慢性疾患や運動不足があると転倒リスクが上がるという統計もあり、身体機能の維持・向上が重要です。
介護現場では、3月のような季節の変わり目は、体調の微細な変化に気づきにくくなることがあります。
外出時の足もとや、室内の段差、浴室での滑りやすさなど、日常生活の中の小さな危険要素をひとつずつ確認し、安全な生活環境を整えることが大切です。
転倒を防ぐためには、定期的な体力づくりやバランス訓練、住環境の整理、履物の見直しといった予防対策が効果的です。
また、職員同士で日々の行動観察結果を共有し、介護計画に反映することも重要になります。
季節の変わり目にこそ、日常の安全対策を見直す習慣が、高齢者の生活の質を守り、安心した毎日につながります。

最後に ― 介護業界で働く私たちにできること
転倒は、特別な出来事ではなく、日常の延長線上で起こります。
だからこそ、介護業界で働く私たちにできることは、日々のケアの中で「いつもと違う」に気づき続けることではないでしょうか。
歩行の安定感、立ち上がりの様子、表情や反応の変化、衣類や履物の選択など、小さな違和感を見逃さずに受け止める姿勢が、転倒予防につながります。

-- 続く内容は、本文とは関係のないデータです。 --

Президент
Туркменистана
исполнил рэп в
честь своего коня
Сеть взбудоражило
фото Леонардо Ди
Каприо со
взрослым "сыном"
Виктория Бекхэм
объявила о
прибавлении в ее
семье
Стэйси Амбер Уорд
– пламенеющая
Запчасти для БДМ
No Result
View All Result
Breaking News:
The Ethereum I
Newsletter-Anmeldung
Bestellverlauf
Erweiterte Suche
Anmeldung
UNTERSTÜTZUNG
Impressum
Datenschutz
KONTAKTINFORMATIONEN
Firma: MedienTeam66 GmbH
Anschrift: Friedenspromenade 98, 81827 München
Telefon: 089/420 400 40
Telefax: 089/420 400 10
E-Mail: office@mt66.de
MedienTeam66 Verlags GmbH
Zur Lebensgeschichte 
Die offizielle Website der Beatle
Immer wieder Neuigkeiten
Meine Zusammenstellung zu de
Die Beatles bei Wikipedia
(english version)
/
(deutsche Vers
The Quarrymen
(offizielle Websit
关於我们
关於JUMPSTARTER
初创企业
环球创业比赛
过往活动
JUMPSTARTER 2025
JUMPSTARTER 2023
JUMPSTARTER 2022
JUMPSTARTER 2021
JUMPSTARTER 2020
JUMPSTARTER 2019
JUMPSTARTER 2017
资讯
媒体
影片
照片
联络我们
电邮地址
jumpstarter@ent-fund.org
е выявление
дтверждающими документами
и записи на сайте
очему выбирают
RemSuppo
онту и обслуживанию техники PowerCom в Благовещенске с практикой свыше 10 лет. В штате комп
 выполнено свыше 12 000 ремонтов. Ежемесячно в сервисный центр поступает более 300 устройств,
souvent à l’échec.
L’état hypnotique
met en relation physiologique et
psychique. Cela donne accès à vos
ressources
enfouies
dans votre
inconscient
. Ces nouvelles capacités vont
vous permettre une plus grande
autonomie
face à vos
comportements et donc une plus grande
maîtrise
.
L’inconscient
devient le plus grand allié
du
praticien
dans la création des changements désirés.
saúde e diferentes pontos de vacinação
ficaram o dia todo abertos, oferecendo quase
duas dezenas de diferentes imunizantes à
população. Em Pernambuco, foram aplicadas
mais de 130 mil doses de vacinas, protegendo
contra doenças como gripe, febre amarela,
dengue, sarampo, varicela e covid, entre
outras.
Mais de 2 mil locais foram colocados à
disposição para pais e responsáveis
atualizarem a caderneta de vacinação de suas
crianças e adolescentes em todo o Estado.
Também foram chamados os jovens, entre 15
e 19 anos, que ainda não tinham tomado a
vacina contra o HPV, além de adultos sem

また、その気づきを個人の感覚で終わらせず、申し送りやカンファレンスを通じて共有し、ケアや環境調整に反映させていくことも重要です。
季節の変わり目である3月は、リスクが高まる時期であると同時に、日常の安全対策を見直す好機でもあります。
高齢者の「当たり前の暮らし」を守るために、私たち一人ひとりの丁寧な関わりが、安心と安全を支える力になるのではないでしょうか。